Investors in the two government sponsored enterprises (GSEs) Freddie Mac and Fannie Mae got their hopes up early in the week based on speculations that federal regulators - specifically the Office of Federal Housing Enterprise Oversight (OFHEO) - might allow the two mortgage giants to buy more home loans in an effort to shore up what has become a catastrophic residential credit market.

Stocks in both GSE's climbed Monday and Tuesday on unconfirmed rumors that Fannie Mae had requested that restrictions on its portfolios be lifted. Senators Christopher Dodd and Charles Schumer also called on federal regulators to ease restrictions on both GSE portfolios.



Ever since Freddie and Fannie ran into trouble with federal regulators, the Securities and Exchange Commission (SEC) and the New York Stock Exchange over their accounting practices three years ago there have been calls from Republican members of Congress, the Administration, and two different Federal Reserve chairmen to limit the multi-trillion dollar residential loan portfolios owned by the two GSEs. Essentially those opposed to Freddie and Fannie feel that (a) they have not necessarily acted as effective stewards and (b) they have an unfair advantage over their private market competitors. As far back as 2005 President Bush spoke out against the large portfolios maintained by the two firms.

Still, the current situation is extraordinary as we have watched probably well over a dozen mortgage companies either bite the dust or severely restrict their lending. Two Bear Stearns hedge funds ran into trouble last month and one folded and there is new word that a Goldman Sachs fund may also be in trouble. The severe drop on Wall Street Thursday was started by word from France that one of its main players, BNP Paribas, admitted it did not know what its exposure might be to the American subprime market and therefore closed trading in three of its funds because it had no idea how to assess their value.

Anecdotal information about the residential credit markets is not reassuring; we are hearing that money simply is not there to fund loans that have been in the pipeline unless they are pure vanilla loans with an extra scoop of ala mode. After the markets closed on Thursday Countrywide Mortgage, one of the nation's largest lenders, admitted it might not be in as good a shape as it had claimed earlier in the week.

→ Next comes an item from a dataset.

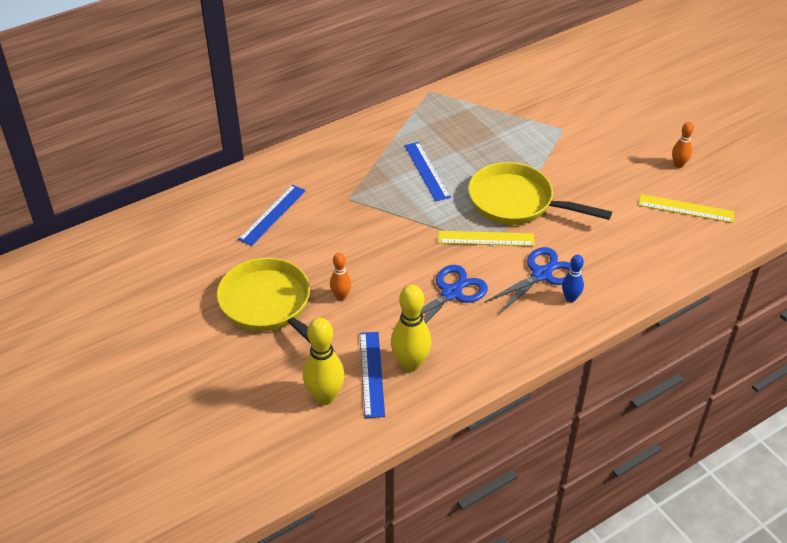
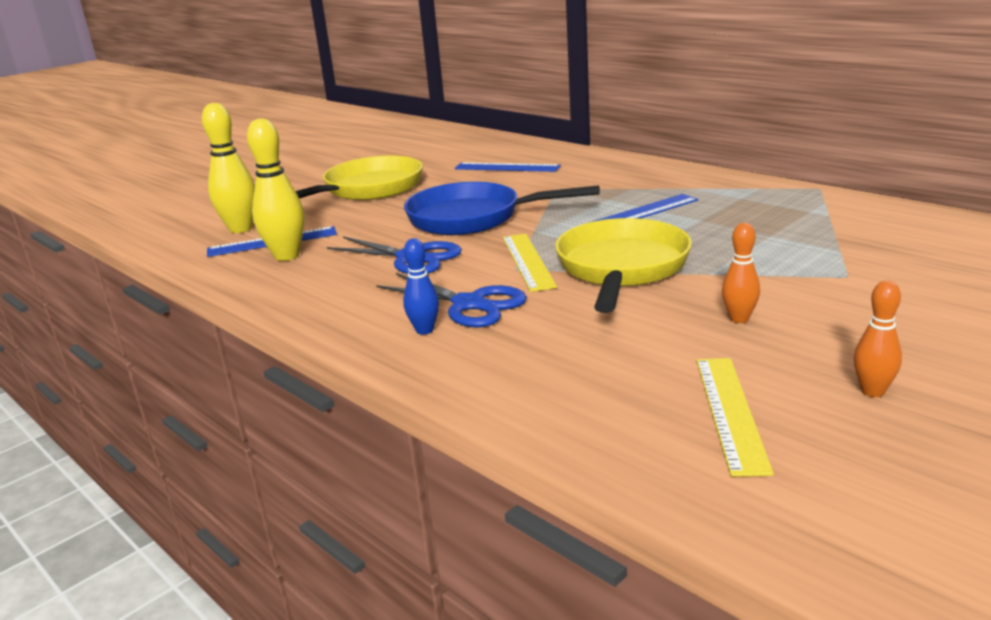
camera: 80 degrees right, 20 degrees down
(341, 296) = (390, 211): orange bowling pin -> orange bowling pin (739, 319)
(387, 252) = (472, 218): none -> blue pan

OFHEO has remained quiet on suggestions about GSE expansion. Its director, James Lockhart has long opposed anything but a reduction in Freddie and Fannie's portfolios. And in a quite remarkable press conference on Thursday, President Bush stated flatly that both corporations need to be reformed and streamlined before they're allowed to buy more loans and that the free market is better equipped to handle the situation.

Thursday the European Central Bank (ECB) and Bank of Canada both stepped in to assuage fears of a credit crunch that are roiling the international markets. ECB loaned 95 billion euros (the equivalent of $131 billion USD) to 49 banks and the Bank of Canada said it would "support the stability of the Canadian financial system and the continued functioning of financial markets. The Bank is closely monitoring developments, and will deal with issues as they arise." The ECB one-day quick tender exceeded the record 70 billion euros it provided in the wake of 9/11. The ECB injected an additional 61.05 billion euros into the system on Friday, which appeared to steady panicky markets.

The Federal Reserve also stepped up both Thursday and Friday, pumping billions into the system. The Fed said it stood ready to provide emergency funds to banks and that it would do whatever was necessary to keep markets from what Reuters called "seizing up."

Reuters said that such statements from the Fed are unusual, with the last having come after the September 11, 2001, terror attacks, and reflect the seriousness that policy-makers view the current disorder in the markets.

The press service said that central banks worldwide have injected at least $323.3 billion into credit markets in the past 48 hours.

In an editorial on Friday The New York Times endorsed an effort to allow Freddie and Fannie to infuse money into the mortgage market but stressed that they should be required to use that enhanced capacity to help homeowners rather than lenders. The Times said that the GSEs should buy loans only from lenders who commit to using the fresh capital to refinance borrowers who are in trouble and to pressure lenders to do more to restructure existing loans by extending the term of the low teaser rates that originally lured borrowers or to raising interest loan rates on adjustable rate loans in digestible steps rather than all at once.

The editorial stated that "Many strapped borrowers stuck in subprime loans, with adjustable rates that reset sharply upward, could have qualified for higher quality loans to begin with. Instead they were steered into the subprime variety by brokers who earned bigger fees by making dodgier mortgages. Now that the lenders are suddenly in trouble and credit standards have been tightened, those borrowers cannot refinance into higher quality, more affordable loans. They clearly deserve help to keep their homes.

"In other instances, borrowers who had weak credit a few years ago and so had no choice but to take out subprime loans, now have track records of good payments. They, too, should be allowed to refinance into loans that would let them keep their homes."